お喋りな男

 鬱蒼とした木々に覆われた、山腹の寂れた屋根付きバス停留所に、私は座っている。


 こういった田舎のバス停というのは本数がほとんどない。時刻表通りだとすると、次ここにバスが来るまでは、およそ三時間かかりそうだ。


 ここは日が遮られているから、異様に温度が低い。身体が震える。長袖に革手袋と、季節外れの厚着をしているのに、震えが止まらない。


 「寒そうですね、大丈夫ですか?」


 縮こまり俯く私に、男が声をかけてくる。


 「……」


 実を言うと、彼にはもう何回も話しかけられていた。30分ほど前から彼は私に着いてきて、バス停に座った今も、こうしてずっと話しかけてくる。けれども、私は彼と話す気がなかった。


 「あの、よろしければ上着、お貸ししましょうか?」


 早くバスが来てくれないだろうか。何度も無視しているのにも関わらず相手が折れないというのは、辛い。


 「そんな固くならないでくださいよ」


 男は親しみやすく、気の良さげな雰囲気の声で喋り続ける。それでも、私は顔を上げない。


 「参ったなぁ…嫌いですか?僕のこと。いやぁ、確かにお喋りで鬱陶しいかもしれませんけど…」


 相手にされないと分かったら今度は勝手に、彼は自分について語り出した。


 「こんだけ喋ってると、『どうして君はそんなに元気なのか』なんて質問も浮かぶと思いますよ?ですけどね、別に特別なことはしてないんですよねぇ。きっと、この土地とか周りの環境が、こうして僕を元気にさせてくれてるんですかねぇ」


 私は内心うんざりしていた。彼には黙っていて欲しいのだ。しかし、それを伝える勇気が出ない。


 「でもお喋りも良いことないんですよねえ」


 その言葉に、身体がビクつく。何故だ。


 「僕ね?某会社の経理部に勤めてたんですけど。ある日、同じ部署の先輩が横領している現場見ちゃって。向こうも知ってたんですよねー、僕がお喋りだってこと」


 何故、彼は──。


 「向こうからすりゃ、自分の犯罪をバラされる危険大なわけですから、そりゃ必死になりますよね。なんとか逃げようとしたんですけど、ナイフを持った先輩に僕捕まっちゃって。

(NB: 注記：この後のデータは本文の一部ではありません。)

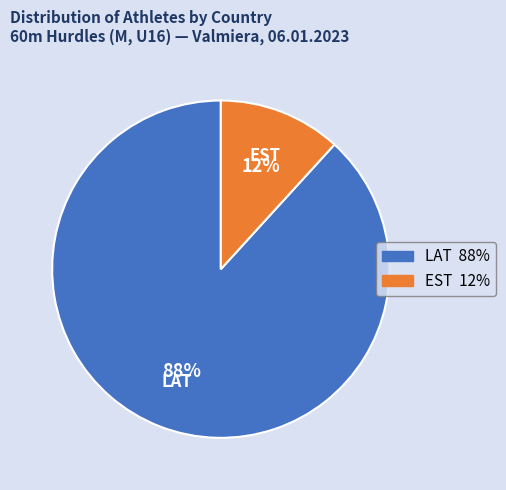

Do LAT and EST together represent more than half of the pie?

Yes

 ……ねえ、僕を殺したんだから、なんとか言ってくれませんか?先輩」


 ──何故、彼は生きているのだ。生きていられると困るから、念入りにナイフを心臓に刺し、頸動脈を切った。その後、レンタカーのトランクに彼の死体を載せ、遠く離れた田舎の山奥に車ごと遺棄した。そのままその足で山道へ出て、バスで帰る計画だった。


 なのに彼は遺棄された車から出てきて、血だらけの首と胸を曝け出し、私へと着いてきた。そして、ずうっと話しかけてくる。もうやめてくれ、気がおかしくなりそうなんだ。頼むから、その口を閉じてくれ!!


 「バスが来るまでゆっくりお話ししましょうね、先輩。